Tragedia di Miramare, giallo sulle cause della morte del sub sloveno
Prese in considerazione varie piste: dal malfunzionamento dei respiratori alle miscele inadeguate. Tutti gli interrogativi restano aperti per gli investigatori

Il recupero del cadavere
TRIESTE.
Malfunzionamento dei respiratori o miscele inadeguate? Guasti tecnici o leggerezze umane? A 48 ore dalla morte del subacqueo sloveno Samo Alajbegovic e dall’arresto cardiaco del collega Ziga Dobrajc, ricoverato in condizioni disperate a Cattinara e con funzioni vitali estremamente compromesse, tutte le piste restano aperte. Il giallo dell’immersione nelle acque della Riserva di Miramare finita in tragedia pare ancora lontano dalla soluzione e il lavoro degli inquirenti, coordinati dal pm Lucia Baldovin, si annuncia lungo e complesso.
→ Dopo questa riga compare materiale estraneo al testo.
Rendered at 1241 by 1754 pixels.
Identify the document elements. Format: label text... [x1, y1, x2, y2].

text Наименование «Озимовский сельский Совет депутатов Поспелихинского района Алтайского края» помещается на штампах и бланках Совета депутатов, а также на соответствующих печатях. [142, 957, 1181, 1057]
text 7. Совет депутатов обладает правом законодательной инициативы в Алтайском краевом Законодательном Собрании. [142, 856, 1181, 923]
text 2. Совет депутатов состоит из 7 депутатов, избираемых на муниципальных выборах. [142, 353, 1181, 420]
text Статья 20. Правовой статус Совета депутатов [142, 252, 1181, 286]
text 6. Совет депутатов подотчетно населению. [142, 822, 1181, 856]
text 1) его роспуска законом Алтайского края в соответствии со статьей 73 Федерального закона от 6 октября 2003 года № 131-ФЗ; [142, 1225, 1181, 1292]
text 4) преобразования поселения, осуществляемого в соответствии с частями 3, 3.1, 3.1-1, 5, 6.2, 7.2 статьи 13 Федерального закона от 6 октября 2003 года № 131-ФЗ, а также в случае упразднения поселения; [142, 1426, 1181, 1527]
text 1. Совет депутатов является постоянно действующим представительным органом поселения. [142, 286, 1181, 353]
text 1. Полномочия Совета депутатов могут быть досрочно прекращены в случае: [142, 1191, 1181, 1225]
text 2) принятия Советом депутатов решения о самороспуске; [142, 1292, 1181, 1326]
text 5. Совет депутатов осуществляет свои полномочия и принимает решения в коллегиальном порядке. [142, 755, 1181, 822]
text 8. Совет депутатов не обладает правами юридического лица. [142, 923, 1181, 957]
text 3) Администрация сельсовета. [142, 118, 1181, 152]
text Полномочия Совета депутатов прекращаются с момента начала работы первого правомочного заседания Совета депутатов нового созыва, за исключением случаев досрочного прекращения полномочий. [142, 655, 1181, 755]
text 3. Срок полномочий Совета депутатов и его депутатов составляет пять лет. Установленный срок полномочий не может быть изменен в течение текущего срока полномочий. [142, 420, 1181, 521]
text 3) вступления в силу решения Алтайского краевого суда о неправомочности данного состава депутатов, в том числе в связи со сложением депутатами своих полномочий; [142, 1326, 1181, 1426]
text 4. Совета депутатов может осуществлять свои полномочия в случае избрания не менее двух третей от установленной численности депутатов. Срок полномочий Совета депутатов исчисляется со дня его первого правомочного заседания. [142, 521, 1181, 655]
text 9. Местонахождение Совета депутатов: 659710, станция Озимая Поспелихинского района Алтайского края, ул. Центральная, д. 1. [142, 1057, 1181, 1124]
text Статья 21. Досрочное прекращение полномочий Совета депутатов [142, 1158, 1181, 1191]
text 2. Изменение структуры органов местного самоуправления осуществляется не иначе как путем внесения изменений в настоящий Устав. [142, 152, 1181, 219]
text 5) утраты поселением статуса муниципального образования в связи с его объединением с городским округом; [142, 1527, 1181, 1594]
Tra le tante ipotesi in piedi, una tuttavia sembra farsi strada con maggior decisione. Quella secondo la quale i sub avrebbero manifestato pressoché contemporaneamente i primi segnali di difficoltà, pochi minuti dopo il loro ingresso in acqua. Due malori accusati a breve distanza l’uno dall’altro, dunque, e riconducibili a un’identica causa scatenante. Secondo questa pista, nel momento in cui il primo sub in difficoltà - il 31enne Ziga Dobrajc - veniva recuperato dall’istruttore, il secondo - Samo Alajbegovic di 41 anni - aveva già perduto i sensi.
E proprio per questo motivo non sarebbe tornato subito in superficie per prestare aiuto al compagno, rimanendo quindi in balia delle correnti che l’avrebbero poi allontanato dal gruppo. Ecco spiegato anche il ritardo nel ritrovamento: quando, dopo aver portato a riva Dobrajc, l’istruttore ha cercato di ripetere la procedura d’emergenza con Alajbegovic, il corpo di quest’ultimo era già uscito dal suo raggio visivo. Resta da capire però cosa abbia innescato due episodi tanto improvvisi e ravvicinati. Forse - e questa pare essere una delle ipotesi più accreditate - potrebbe essere stata la miscela di azoto e ossigeno. Un’ipotesi che non convince però i biologi della Riserva di Miramare.
«Abbiamo controllato tutte le bombole dell’aria, compresa quella per il rabbocco - ha spiegato Roberto Odorico, vicepresidente della cooperativa Shoreline -. Nessuna presentava anomalie. Pensare a un problema di questo tipo peraltro è difficile visto che, in casi simili, si avvertono subito forti mal di testa e altre avvisaglie. Avvisaglie che durano ben più di 3/4 minuti, vale a dire il brevissimo lasso di tempo dopo il quale si è manifestato il malore fulminante del primo sub».
Dello stesso avviso Nicola Donda, titolare della Hbt, la ditta triestina che ha costruito i ”rebreather” usati l’altro giorno a Miramare. «Le apparecchiature sono state controllate in Capitaneria poche ore dopo la disgrazia, ed erano perfettamente funzionanti - commenta Donda - Nel caso del sub morto, più che di guasto tecnico, credo si possa parlare di imprudenza legata a eccessiva sicurezza. Alajbegovic non è stato colto subito da malore ma, convinto di conoscere alla perfezione l’attrezzatura, ha proseguito l’immersione, fino a quando non ha esaurito il gas nella bombola, andando inevitabilmente in ipossia».